My husband has been watching this lecture series on The Great Courses with this professor who is as dry as an accountant’s field manual. Honestly, he’d turn it on, meaning to watch it, and before long I’d hear him snoring in the living room. But I am listening to this guy as I am working and he’s going on and on about the gospels. Not just Matthew, Mark, Luke, and John but all the gospels that didn’t make the final cut. The Gospel of St. Thomas, The Gospel of Mary, and on and on it goes.
 
I tried watching him full on, and im glad I had the filter of whatever I was doing because my eyes crossed and all I heard was, “Bueler, Bueler, Bueler…”
I digress…
Anyway,  what’s interesting about all of it – and I do mean all of it – is Christ was almost Greek-like in the stories. Like it was Mythology. He was petty, mean, vindictive. There were crazy mythological stories about magic beasts etc etc etc and it dawned on me. These weren’t included because they all made Christ and God by proxy sound …just….human. Petty. Stupid. And it was then I realized that these preachers had done the same thing.
 
There was no ascension happening. No moving toward heaven. No moving the church toward God. No rapture.
 
Christ was actually attacked from behind at a gas station, a bandanna soaked in Desflurane was placed over his mouth and he was thrown in the trunk of the grocery getter.
 
It’s like they couldn’t believe God actually loved them.
 
 They would sing about it.
But when it came to having the faith – that was different.
They didn’t really believe him.
That they were loved.
That they were so loved.
The idea that the grace that ‘saved’ them in their circumstances, would be needed to save someone else they deemed inferior and therefore made Grace as a concept, offensive.
That’s why they hang out in the Old Testament so much. They want a God to punish them.
And they want a God to punish those who they see as inferior to them and therefore become the worst kind of sinner.

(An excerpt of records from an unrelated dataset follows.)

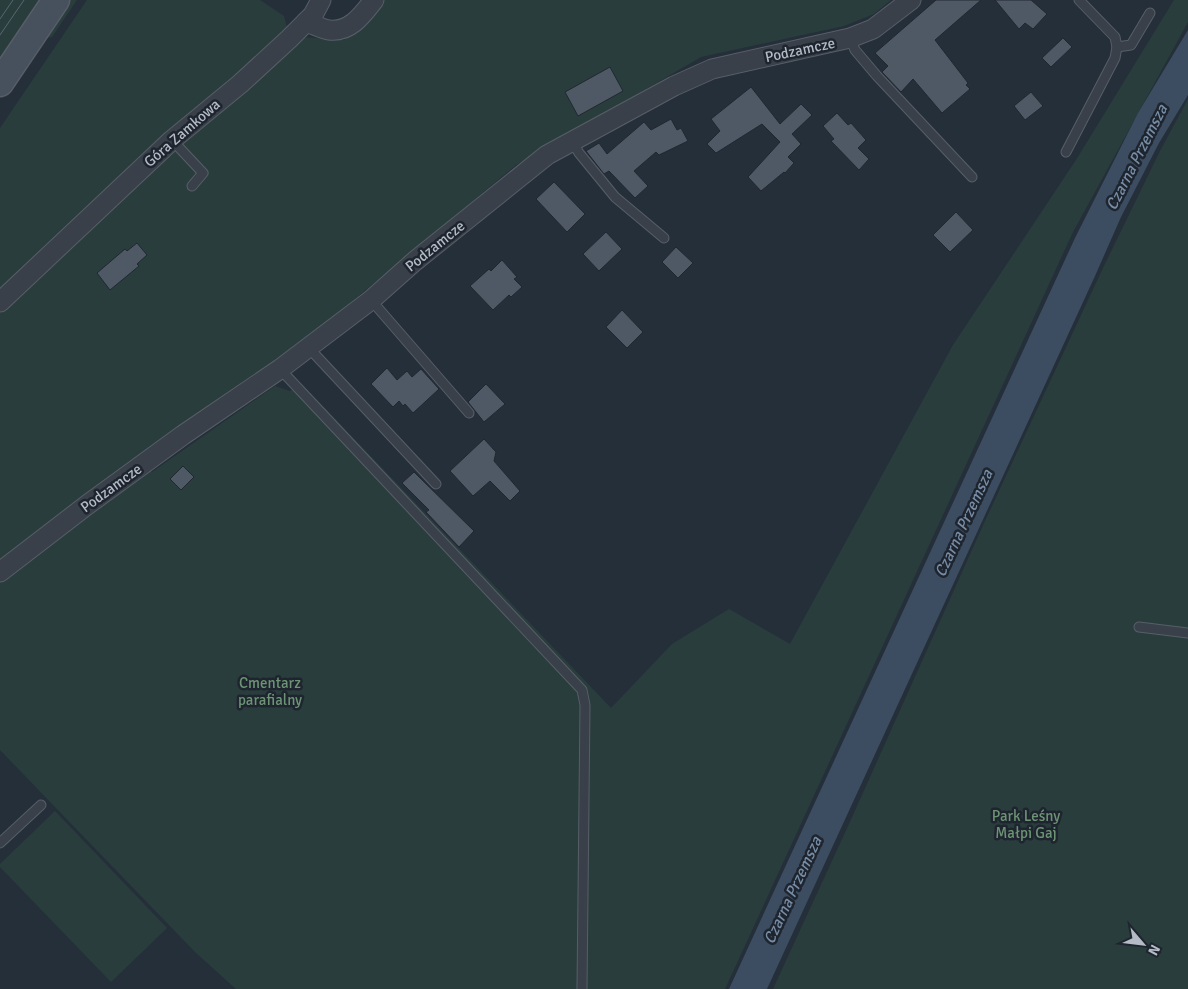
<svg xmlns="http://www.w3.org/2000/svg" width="1188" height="989" viewBox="0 0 1188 989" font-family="Signika,sans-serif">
<rect width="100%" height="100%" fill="#252f3a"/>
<g fill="#2a3d3d">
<path d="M0 0H45L0 66Z"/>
<path d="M67 0H77L52 37 46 38 44 36Z"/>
<path d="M87 0H260L284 16 287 27 271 44 0 288V128Z"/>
<path d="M382 0H891L874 14 844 26 701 57 516 165 314 333 207 408 0 562V306L163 155 302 37 344 40Z"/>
<path d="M1174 0H1188V22L1073 232 725 989H236L195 952 0 750V579L148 468 152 472 275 386 290 391 301 383 611 708 672 644 729 609 790 644 953 345 1076 160Z"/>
<path d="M1188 99V989H773L849 824 985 521 1103 268 1160 151Z"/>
<path d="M55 811 167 928 111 982 0 867V864Z"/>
</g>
<path fill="#3c4d61" d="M1188 30V95L1159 143 1121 217 1095 276 767 989H729L1075 238 1138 113Z"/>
<g fill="#4e5965" stroke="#202731">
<path d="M936 0H981L935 40 968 83 966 85 970 89 942 113 913 79 901 92 882 72 888 66 875 53Z"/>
<path d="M995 0H1031L1047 14 1033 29 1025 23 1019 29Z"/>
<path d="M1063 38 1072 47 1051 67 1042 58Z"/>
<path d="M610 67 623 91 578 116 565 92Z"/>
<path d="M751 87 780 124 801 104 812 115 792 134 801 144 788 157 794 163 785 173 784 172 761 191 748 177 780 142 762 124 716 153 707 144 720 131 711 119Z"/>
<path d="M1031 92 1043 106 1025 120 1014 106Z"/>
<path d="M837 113 848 125 851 123 866 140 858 148 869 159 859 170 831 141 834 139 823 126Z"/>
<path d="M671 119 677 130 681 128 688 141 659 155 656 152 634 171 648 186 635 198 609 171 604 174 586 151 599 143 607 154 644 122 651 130Z"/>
<path d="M554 182 585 214 567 232 536 199Z"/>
<path d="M956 212 973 230 950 252 933 235Z"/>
<path d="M606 232 622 249 599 271 583 254Z"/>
<path d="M137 243 147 255 137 264 139 266 110 290 97 273 125 249 127 251Z"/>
<path d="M676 247 693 263 678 278 662 262Z"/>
<path d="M502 260 517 277 514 279 522 287 511 297 509 295 493 310 470 286 489 269 491 271Z"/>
<path d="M622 310 643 332 627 348 606 327Z"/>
<path d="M387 368 397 380 407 371 412 377 421 369 439 389 413 413 405 404 403 406 399 401 393 407 371 384Z"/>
<path d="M486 384 505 404 484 422 468 402Z"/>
<path d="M484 439 496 452 494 461 520 491 510 501 490 481 473 496 450 471Z"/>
<path d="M183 466 194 477 181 490 170 479Z"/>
<path d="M414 472 474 531 459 547 426 512 429 510 402 483Z"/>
</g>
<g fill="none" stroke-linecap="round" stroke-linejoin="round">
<g stroke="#575e68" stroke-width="11">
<g id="lane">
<path d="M850 38 855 50 877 76 972 177"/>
<path d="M1117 47 1131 45 1150 13"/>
<path d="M172 140 203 173 192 186"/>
<path d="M572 141 579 153 615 197 664 238"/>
<path d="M1066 152 1115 58 1117 47 1115 37 1079 0"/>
<path d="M371 300 469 413"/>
<path d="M308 347 436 484"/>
<path d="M280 369 582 690 585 705 582 989"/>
<path d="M1139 627 1188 633"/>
<path d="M0 843 41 805"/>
</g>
</g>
<g stroke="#575e68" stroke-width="21">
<g id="street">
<path d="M306 22C313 24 322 29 329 30 350 33 363 14 374 0"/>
<path d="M0 302 172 140 240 84 289 39 313 15 321 0"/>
<path d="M0 572 87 505 183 435 280 369 371 300 415 261 547 155 674 86 712 69 850 38 873 29 911 0"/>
</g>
</g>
<g stroke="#575e68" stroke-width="29">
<path id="secondary" d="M0 83 56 0"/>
</g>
<use href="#lane" stroke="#39404a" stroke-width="9"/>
<use href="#street" stroke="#39404a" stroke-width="19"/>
<use href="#secondary" stroke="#47505d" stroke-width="26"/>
<g stroke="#5b6571" stroke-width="1">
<path d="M0 19 13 0"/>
<path d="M0 35 24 0"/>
</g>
</g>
<g text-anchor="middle" stroke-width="5" stroke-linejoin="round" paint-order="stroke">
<g font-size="15" fill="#b4bbc6" stroke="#1e252f">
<text transform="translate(800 50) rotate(-12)" y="5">Podzamcze</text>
<text transform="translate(182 133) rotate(-41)" y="5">Góra Zamkowa</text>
<text transform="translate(435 246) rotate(-39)" y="5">Podzamcze</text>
<text transform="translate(111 488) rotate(-36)" y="5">Podzamcze</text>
</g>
<g font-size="15" fill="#6d9475" stroke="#1e252f">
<text x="270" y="688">Cmentarz<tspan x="270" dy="17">parafialny</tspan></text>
<text x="1026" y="821">Park Leśny<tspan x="1026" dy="17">Małpi Gaj</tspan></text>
</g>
<g font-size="16" font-style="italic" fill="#778da6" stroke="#1e252f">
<text transform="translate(1136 157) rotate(-63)" y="6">Czarna Przemsza</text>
<text transform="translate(963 523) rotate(-65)" y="6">Czarna Przemsza</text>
<text transform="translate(792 890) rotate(-65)" y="6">Czarna Przemsza</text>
</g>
</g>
<g transform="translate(1143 944) rotate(118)" stroke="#1e252f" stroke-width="4" paint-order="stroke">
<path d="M0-4L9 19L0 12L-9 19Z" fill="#b4bbc6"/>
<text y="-8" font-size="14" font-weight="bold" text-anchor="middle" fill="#b4bbc6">N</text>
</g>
</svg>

A sinner who hates other sinners.
I don’t pretend to know the wisdom of God, but I do know the wisdom of man and I think these men – in not being able to deal with God as he is – had to bring him down from heaven and make him dumber than we are.
I remember when I first started dating my husband. When I realized he loved me. I hated him for it.
I was so twisted inside out with what had gone on in my life and what I’d put myself through – I resented this guy who told me that he loved me. I believed him 100 percent.
But I hated him for it. I knew me. I knew me. I was the least deserving, in my mind.
I sabotaged our relationship. I wanted him to hate me back.
When I asked him later on why he hadn’t given up on me. He looked me dead in the eyes and said, “You did nothing to earn my love. You can’t lose it.”
It makes me wonder, now, whenever I see a “Real Men Love Jesus” bumper sticker.
Do you love him for loving you? Or do you hate him for loving you because you know you?
Knowing you are not deserving of it.
Thank God, for all our sakes, we did nothing to earn it.